Os quilombos urbanos como espaços de resistência negra
A pesquisa elaborada por Diosmar, em parceria com seu orientador, também se propõe a ser uma ferramenta para a transformação da realidade da população negra no país. O doutorando busca desenvolver uma análise socioespacial sobre a constituição territorial da população africana em Salvador, capital do estado da Bahia, uma cidade com quase 80% de pessoas autodeclaradas negras, segundo Censo/IBGE 2010. Mais especificamente, a pesquisa se debruça sobre os quilombos urbanos: espaços que promovem o resgate da cultura negra através de políticas de acolhimento em centros urbanos.
A origem dos quilombos remonta ao período colonial, momento em que comunidades foram formadas para abrigar negros que haviam fugido da senzala ou mesmo de plantações, onde eram escravos. Esses espaços se constituíram como polos de resistência ao sistema escravocrata e, mesmo sendo negligenciadas pelo poder público, sobreviveram ao tempo e a séculos de opressão ao negro e sua cultura no Brasil.
O processo de reconhecimento de quilombos, no entanto, é atravessado por disputas de diversas naturezas. Muito recentemente apenas, por meio do Decreto nº 4887, que data de novembro de 2003, é que foi possível a demarcação das terras dos descendentes de quilombolas. Para a sua regularização, é necessário um trâmite burocrático que passa pela Fundação Cultural Palmares e pelo Instituto Nacional de Colonização e Reforma Agrária, o Incra.
O professor Jorge Barbosa explica que o objetivo deste estudo é o de “investigar os processos hegemônicos de supremacia racial no ordenamento do território urbano, sobretudo o conduzido pelas Agências do Estado, que desapropriaram e invisibilizaram terreiros de religiosidade de matriz afro-brasileira e os quilombos na cidade de Salvador (Bahia). O estudo também busca apresentar como os quilombos se refazem na periferia metropolitana e se inscrevem como possibilidades de superação de distinções corpóreo-territoriais de direitos racializadas”.

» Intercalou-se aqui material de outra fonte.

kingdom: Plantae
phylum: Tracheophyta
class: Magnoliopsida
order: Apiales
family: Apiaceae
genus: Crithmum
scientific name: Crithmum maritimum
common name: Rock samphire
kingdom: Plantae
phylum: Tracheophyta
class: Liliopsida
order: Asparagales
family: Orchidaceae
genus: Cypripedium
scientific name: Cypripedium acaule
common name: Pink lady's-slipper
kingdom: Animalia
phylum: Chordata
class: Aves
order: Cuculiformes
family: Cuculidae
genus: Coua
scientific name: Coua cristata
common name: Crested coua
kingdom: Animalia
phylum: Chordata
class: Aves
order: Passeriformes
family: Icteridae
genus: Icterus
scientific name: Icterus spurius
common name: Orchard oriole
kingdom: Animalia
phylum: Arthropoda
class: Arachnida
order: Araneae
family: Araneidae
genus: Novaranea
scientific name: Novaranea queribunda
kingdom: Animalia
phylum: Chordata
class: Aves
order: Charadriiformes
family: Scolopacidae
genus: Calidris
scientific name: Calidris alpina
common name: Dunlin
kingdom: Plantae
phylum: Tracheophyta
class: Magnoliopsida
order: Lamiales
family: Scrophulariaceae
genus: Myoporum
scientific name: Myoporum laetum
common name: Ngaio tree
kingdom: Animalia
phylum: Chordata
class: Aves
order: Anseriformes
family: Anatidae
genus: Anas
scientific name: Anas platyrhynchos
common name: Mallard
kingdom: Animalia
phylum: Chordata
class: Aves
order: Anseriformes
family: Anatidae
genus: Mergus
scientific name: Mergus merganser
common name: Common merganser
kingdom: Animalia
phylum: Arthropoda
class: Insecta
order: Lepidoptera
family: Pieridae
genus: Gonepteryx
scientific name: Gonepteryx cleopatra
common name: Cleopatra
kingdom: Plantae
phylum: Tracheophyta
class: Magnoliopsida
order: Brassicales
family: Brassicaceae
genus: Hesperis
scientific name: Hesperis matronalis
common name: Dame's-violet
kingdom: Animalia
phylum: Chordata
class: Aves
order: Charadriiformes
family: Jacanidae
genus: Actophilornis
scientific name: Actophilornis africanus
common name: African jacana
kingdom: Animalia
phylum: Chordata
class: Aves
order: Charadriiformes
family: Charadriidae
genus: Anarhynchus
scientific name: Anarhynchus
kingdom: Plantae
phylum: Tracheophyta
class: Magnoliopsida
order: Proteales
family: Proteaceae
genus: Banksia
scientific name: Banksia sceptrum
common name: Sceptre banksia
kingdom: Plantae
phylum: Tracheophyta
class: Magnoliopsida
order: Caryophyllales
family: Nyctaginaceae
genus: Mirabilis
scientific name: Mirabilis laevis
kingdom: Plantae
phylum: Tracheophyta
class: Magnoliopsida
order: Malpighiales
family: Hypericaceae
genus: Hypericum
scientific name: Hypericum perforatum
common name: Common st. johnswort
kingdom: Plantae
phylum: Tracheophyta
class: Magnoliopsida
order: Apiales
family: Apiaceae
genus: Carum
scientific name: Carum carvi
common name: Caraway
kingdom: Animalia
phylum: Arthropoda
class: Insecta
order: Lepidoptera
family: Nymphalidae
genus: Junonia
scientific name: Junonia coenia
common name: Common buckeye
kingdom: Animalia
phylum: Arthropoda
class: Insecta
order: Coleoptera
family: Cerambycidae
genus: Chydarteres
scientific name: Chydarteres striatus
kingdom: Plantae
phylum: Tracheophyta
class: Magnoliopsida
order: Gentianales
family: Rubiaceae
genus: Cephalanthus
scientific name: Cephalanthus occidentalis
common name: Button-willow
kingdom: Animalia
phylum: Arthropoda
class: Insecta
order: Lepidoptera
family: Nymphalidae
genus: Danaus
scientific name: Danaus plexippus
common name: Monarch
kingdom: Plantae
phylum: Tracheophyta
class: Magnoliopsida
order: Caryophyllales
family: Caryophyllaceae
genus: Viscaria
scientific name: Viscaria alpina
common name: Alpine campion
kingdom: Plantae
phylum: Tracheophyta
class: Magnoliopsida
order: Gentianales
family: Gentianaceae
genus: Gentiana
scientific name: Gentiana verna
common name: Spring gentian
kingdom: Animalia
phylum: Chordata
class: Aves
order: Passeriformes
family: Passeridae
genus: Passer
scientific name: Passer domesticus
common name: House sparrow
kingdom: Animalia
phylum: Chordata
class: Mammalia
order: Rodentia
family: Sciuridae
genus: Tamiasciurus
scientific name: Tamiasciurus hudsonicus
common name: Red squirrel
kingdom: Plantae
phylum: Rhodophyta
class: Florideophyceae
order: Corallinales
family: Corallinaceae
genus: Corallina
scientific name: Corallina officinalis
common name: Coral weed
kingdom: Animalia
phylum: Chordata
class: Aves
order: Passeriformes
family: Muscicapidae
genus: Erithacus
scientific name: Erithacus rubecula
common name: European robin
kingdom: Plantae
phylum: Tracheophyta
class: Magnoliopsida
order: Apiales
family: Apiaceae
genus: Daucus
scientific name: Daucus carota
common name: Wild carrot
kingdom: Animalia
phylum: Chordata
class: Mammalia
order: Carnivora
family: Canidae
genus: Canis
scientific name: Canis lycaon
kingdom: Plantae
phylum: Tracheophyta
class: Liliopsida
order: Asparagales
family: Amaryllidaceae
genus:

Em sua pesquisa, Diosmar observa que as cidades brasileiras nas quais vivemos, que são palco de brutalidades como as que culminaram na morte de Moïse Mugenyi Kabagambe, são atravessadas por séculos de criminalização, marginalização e desumanização da maioria populacional, as pessoas negras, indígenas, imigrantes e refugiados não brancos. “Os dados sobre desigualdades urbanas têm cor, raça, etnia e gênero: os estudos apresentam as condições de segregação que resultam de planos diretores de crescimento econômico, responsáveis pela extrema pobreza e empobrecimento das famílias nas cidades, conforme apontam dados sobre desigualdades raciais das Pesquisas Nacional por Amostra de Domicílio (PNAD) do IBGE de 2010 a 2020. Revela-se a ausência de acesso à saúde, ao saneamento, à moradia, à educação, ao emprego, à renda e ao trabalho, colocando a população negra na condição de criminalizada, sem acesso à terra urbana”.
Apresentando os quilombos urbanos como ferramentas transformadoras do espaço coletivo e das políticas de convivência, Diosmar reforça a urgência da constituição de novos instrumentos de inclusão da maioria demográfica urbana. Há mais de cinco séculos, ele enfatiza, “os quilombos são matrizes de inclusão e sociabilidade econômica e ambiental, e a sua forma cultural é capaz de ordenar espaços urbanos fora da verticalidade neoliberal que torna a vida urbana um ato de consumo e de exploração”, finaliza.